Soy de natural curioso, muy curioso, y
preguntón. Creo que es el origen y la razón de mi oficio, porque sin curiosidad
no hay vida y sin vida no hay novelas ni artículos. En principio todo me
interesa. O casi todo, porque uno entiende sus límites, que se encuentran allí
donde se abre el bostezo. Y me gusta más el interrogatorio que ser preguntado,
quizás porque los escritores no tenemos gran cosa que contar más allá de lo que
volcamos en el papel, que es donde de verdad sabemos expresarnos.
Entre mis curiosidades está el
conocimiento que algunos pueden tener de los personajes egregios. Ya sé que son
pocos los que duran en la memoria, pues la fama se marchita en una o dos
generaciones; la Historia es muy selectiva acerca de lo que entra en sus
páginas. A un novelista, a un cantante, a un deportista o a un actor se los
lleva el viento, por más portadas de revista o libro que hayan decorado. Enseguida
se convierten en baratijas para un puesto en el Rastro, que son unas calles de
Madrid en las que los fines de semana se venden toda clase de antiguallas.
Pero he tenido la suerte de
encontrarme con gente que han tratado de cerca a personas —en este caso el
término “personaje” no se asocia a la realidad— a las que nunca cubrirá el paso
del tiempo ni se verán arrinconadas, cubiertas de polvo. Me refiero a los
santos. Gracias a los últimos Papas, se han acelerado los procesos de estos
testigos de la fe que compartieron nuestras añadas, ya que el hombre y la mujer
de hoy necesitan las huellas y la compañía de ejemplos contemporáneos, que
hablen su idioma, que hayan participado de sus mismas vicisitudes, que hayan
vencido en parecidas luchas. Por eso contamos con una extensísima baraja de
intercesores a los que muchos han tratado de tú a tú, haciéndose dueños de anécdotas
que merecen ser publicadas.
San Juan Pablo II ejerce sobre
millones de personas un atractivo especial. No en vano recorrió el mundo de
forma repetida, como si no le hubiera bastado con conocernos, como si se le
hubiera quedado algo en el tintero que compartir. El Papa Magno tuvo, entre
otras muchas, la cualidad de la empatía, que le hizo forjar con miles de
personas la persuasión de una estrecha amistad, que se sostenía en su magnífica
memoria para vincular rostros con situaciones.
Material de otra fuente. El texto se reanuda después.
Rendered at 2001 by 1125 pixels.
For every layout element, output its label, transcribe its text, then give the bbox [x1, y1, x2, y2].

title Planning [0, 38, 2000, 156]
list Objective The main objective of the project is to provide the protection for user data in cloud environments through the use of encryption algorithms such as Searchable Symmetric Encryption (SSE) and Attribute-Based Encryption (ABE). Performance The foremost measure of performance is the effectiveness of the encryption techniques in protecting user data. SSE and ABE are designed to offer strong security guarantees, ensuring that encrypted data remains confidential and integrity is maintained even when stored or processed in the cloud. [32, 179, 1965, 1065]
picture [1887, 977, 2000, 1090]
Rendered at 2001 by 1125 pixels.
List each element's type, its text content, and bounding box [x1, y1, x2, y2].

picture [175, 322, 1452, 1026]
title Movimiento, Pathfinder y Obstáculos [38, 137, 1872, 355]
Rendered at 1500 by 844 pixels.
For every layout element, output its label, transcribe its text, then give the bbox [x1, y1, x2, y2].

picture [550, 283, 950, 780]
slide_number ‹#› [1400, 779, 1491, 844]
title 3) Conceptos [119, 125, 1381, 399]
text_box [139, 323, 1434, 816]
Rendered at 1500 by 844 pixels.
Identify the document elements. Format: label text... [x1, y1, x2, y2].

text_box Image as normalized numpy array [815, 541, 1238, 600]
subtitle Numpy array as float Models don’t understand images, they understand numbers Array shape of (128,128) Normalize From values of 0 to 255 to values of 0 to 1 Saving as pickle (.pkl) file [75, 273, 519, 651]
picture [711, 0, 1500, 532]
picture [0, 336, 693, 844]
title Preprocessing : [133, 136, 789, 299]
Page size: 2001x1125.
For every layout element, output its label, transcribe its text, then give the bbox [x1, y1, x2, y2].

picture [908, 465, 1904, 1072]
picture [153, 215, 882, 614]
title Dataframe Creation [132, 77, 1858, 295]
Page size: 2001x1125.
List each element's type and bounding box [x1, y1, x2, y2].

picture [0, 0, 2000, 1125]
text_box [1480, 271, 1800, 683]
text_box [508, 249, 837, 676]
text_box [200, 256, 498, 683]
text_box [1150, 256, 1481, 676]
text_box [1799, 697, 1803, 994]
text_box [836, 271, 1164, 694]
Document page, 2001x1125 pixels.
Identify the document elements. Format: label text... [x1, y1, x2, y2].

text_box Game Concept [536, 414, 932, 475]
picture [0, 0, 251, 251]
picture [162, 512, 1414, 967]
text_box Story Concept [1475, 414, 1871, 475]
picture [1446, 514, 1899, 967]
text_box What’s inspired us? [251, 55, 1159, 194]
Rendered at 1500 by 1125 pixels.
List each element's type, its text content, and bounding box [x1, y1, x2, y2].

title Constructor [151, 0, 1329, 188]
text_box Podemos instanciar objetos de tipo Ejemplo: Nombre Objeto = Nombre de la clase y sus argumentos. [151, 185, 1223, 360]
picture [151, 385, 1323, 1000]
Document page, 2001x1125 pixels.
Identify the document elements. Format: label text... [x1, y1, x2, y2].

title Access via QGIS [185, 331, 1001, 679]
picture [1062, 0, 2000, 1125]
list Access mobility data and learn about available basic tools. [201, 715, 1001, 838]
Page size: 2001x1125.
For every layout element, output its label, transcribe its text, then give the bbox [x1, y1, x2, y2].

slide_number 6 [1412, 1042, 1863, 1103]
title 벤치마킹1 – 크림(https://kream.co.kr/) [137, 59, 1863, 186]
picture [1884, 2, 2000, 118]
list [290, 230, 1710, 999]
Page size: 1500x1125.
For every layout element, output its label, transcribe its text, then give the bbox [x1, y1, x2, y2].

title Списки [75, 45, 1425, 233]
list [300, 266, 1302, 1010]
Me contaba un joven obispo keniano sus numerosos encuentros con él, extendidos a lo largo de los años. Mi amigo vivió en Roma, en donde cursó sus estudios teológicos y filosóficos y en donde recibió la ordenación sacerdotal. Antes de recibir el sacramento, actuó como acólito en alguna misa del Santo Padre. En una de ellas sostuvo la patena (esa bandeja dorada que se coloca debajo de la barbilla del comulgante, para recoger cualquier partícula que pueda desprenderse de las hostias consagradas) mientras el Papa repartía la comunión. Escuchó entonces con sorpresa que Juan Pablo mustiaba, antes de pronunciar el litúrgico “Corpus Christi”, unas palabras en polaco: «Jezu, kocham cię». Acabada la misa, le preguntó a un amigo eslavo por su significado. «Jesús, te amo», es la traducción. De este modo supo que el santo dejaba una enamorada jaculatoria cada vez que tomaba en sus manos la Sagrada Forma.
Me transmitió otra anécdota, con la que se convenció de que el Papa polaco era un místico, quizá comparable a san Juan de la Cruz, a quien tanto veneraba. Tuvo lugar en la capilla de sus apartamentos. El obispo, de visita a la Ciudad Eterna, había recibido una invitación para concelebrar en su misa matutina. Llegó antes de tiempo, con el propósito de acompañarle durante la hora de oración contemplativa con la que se preparaba para la Eucaristía. Entonces, con asombro, descubrió que el Santo Padre conversaba con Jesús, frente al Sagrario, como si lo estuviese viendo. De hecho, san Juan Pablo gruñía en algunas ocasiones dirigiéndose al Tabernáculo, quizá en una discusión filial acerca del tiempo que Dios empleaba para resolver algunas de sus acuciantes intenciones. En otros momentos elevaba los brazos y gesticulaba con las manos, para dejarlos caer, con peso muerto, como si se rindiera ante lo que en su interior acaba de escuchar. Y todo ello sin que el Papa dirigiera una mirada a quienes le acompañaban, como si en aquel oratorio estuviesen, únicamente, el Señor y él.
Soy de natural curioso, lo que me da muchas oportunidades para preguntar y aprender.